#### [Task requirements]
Return the data below exactly, but only from the line containing "### 2. カスタムドメインを設定" through the line containing "先にリポジトリでのカスタムドメイン設定を進めていただけますか？", with both of those lines included.

#### [The data]

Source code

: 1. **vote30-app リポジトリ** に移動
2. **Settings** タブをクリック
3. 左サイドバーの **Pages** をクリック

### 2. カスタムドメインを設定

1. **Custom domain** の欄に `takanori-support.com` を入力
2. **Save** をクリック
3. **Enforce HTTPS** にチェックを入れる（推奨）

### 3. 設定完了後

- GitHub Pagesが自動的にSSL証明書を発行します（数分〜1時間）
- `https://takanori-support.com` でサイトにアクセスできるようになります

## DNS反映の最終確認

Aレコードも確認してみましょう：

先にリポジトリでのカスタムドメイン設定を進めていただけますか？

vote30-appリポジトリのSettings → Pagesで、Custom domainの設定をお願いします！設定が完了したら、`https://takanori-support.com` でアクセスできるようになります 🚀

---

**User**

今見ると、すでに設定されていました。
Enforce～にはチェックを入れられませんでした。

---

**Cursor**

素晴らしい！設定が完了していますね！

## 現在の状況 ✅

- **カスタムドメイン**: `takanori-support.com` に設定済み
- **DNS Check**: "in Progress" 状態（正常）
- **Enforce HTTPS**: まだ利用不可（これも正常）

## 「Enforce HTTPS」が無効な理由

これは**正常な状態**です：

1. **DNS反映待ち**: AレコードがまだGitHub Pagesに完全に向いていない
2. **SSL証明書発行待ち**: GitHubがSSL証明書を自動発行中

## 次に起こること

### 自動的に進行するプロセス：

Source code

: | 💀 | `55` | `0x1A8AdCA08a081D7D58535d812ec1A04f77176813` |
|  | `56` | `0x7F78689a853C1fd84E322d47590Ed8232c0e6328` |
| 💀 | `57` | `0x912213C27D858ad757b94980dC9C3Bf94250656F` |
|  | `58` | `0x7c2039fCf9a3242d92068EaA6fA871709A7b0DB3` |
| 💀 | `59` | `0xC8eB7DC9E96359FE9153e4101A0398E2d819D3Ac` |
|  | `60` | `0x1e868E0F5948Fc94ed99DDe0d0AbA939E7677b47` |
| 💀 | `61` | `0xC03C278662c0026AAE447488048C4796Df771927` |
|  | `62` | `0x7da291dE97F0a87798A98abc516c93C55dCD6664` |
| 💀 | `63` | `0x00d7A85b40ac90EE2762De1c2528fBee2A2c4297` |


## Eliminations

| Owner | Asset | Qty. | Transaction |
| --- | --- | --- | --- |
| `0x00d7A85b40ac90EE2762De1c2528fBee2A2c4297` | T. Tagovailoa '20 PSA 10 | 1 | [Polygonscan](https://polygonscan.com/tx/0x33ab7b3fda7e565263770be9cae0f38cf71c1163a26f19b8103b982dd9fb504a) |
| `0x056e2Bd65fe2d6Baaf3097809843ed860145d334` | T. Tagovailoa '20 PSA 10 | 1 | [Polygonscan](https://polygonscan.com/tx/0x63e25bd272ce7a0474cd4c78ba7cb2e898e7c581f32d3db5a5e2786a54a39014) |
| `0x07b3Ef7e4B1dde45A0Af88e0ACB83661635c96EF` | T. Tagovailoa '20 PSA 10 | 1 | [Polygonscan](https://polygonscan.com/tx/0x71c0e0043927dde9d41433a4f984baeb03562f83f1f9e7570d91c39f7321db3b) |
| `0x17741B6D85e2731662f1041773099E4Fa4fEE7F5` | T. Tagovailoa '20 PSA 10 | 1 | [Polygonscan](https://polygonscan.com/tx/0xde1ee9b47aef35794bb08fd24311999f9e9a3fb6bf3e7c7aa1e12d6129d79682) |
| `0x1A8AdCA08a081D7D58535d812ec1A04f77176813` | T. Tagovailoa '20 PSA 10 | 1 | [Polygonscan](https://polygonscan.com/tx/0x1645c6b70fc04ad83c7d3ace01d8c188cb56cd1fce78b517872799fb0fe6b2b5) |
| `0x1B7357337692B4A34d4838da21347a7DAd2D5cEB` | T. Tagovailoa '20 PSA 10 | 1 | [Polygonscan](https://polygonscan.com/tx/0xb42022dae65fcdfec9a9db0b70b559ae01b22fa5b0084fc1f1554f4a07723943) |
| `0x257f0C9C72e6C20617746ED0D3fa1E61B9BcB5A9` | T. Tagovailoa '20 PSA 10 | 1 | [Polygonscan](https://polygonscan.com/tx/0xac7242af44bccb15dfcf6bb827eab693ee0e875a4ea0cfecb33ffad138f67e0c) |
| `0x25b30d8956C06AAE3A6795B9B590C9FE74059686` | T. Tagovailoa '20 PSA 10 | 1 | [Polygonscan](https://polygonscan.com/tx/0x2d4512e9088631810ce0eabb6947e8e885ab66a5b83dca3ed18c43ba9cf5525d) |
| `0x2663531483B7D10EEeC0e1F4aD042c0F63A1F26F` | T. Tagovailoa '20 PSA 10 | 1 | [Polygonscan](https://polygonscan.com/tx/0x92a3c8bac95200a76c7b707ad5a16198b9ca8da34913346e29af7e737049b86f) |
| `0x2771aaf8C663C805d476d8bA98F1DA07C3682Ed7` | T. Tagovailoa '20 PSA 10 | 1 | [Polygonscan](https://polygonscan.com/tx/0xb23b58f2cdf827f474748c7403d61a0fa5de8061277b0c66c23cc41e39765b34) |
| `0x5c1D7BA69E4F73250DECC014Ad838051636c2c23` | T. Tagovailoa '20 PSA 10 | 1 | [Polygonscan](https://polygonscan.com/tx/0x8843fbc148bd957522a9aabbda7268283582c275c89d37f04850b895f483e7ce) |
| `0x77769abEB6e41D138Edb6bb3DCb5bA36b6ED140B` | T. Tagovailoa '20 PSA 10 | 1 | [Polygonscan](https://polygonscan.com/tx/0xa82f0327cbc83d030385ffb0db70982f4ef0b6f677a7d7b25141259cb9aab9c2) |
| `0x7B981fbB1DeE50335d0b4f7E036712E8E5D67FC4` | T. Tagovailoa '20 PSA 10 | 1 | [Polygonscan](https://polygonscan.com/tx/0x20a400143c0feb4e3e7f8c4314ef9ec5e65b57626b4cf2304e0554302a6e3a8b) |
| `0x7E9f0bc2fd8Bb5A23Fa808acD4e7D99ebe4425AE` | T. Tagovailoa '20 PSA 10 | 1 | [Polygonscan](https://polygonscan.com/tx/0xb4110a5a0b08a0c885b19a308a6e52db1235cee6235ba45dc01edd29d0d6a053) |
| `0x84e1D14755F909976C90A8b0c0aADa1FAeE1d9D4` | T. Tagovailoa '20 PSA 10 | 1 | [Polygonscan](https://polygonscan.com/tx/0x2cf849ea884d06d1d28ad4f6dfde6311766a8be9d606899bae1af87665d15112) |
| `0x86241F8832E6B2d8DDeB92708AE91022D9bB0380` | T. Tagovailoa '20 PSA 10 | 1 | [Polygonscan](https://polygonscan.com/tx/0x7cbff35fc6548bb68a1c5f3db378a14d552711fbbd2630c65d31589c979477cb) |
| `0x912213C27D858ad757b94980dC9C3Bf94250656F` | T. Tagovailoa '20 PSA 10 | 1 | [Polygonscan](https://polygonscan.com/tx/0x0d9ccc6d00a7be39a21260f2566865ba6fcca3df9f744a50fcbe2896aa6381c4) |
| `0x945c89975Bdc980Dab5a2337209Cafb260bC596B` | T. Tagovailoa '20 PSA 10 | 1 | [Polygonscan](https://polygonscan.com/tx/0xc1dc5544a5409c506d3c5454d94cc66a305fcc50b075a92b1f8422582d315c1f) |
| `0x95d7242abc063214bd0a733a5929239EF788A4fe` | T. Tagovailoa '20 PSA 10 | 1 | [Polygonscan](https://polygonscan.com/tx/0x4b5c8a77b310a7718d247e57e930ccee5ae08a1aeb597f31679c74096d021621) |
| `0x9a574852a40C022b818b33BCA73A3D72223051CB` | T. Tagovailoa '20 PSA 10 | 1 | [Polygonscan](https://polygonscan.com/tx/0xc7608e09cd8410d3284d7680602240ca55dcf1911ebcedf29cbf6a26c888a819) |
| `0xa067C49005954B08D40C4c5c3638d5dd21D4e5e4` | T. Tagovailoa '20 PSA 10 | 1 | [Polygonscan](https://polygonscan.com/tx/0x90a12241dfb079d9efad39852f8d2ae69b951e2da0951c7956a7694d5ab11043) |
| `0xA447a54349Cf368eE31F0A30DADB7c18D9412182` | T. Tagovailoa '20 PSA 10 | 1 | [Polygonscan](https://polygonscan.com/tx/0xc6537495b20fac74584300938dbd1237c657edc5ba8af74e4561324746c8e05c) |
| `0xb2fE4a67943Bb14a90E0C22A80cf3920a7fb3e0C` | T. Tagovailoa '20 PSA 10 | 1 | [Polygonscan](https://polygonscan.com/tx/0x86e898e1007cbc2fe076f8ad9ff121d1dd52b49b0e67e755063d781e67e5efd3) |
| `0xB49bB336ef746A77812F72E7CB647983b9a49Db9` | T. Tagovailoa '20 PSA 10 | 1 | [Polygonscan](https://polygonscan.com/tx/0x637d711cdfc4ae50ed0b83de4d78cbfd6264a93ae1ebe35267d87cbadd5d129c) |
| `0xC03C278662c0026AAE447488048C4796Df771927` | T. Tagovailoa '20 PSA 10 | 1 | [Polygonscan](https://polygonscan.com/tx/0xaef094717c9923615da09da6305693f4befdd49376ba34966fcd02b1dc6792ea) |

#### [Exercise response]
### 2. カスタムドメインを設定

1. **Custom domain** の欄に `takanori-support.com` を入力
2. **Save** をクリック
3. **Enforce HTTPS** にチェックを入れる（推奨）

### 3. 設定完了後

- GitHub Pagesが自動的にSSL証明書を発行します（数分〜1時間）
- `https://takanori-support.com` でサイトにアクセスできるようになります

## DNS反映の最終確認

Aレコードも確認してみましょう：

先にリポジトリでのカスタムドメイン設定を進めていただけますか？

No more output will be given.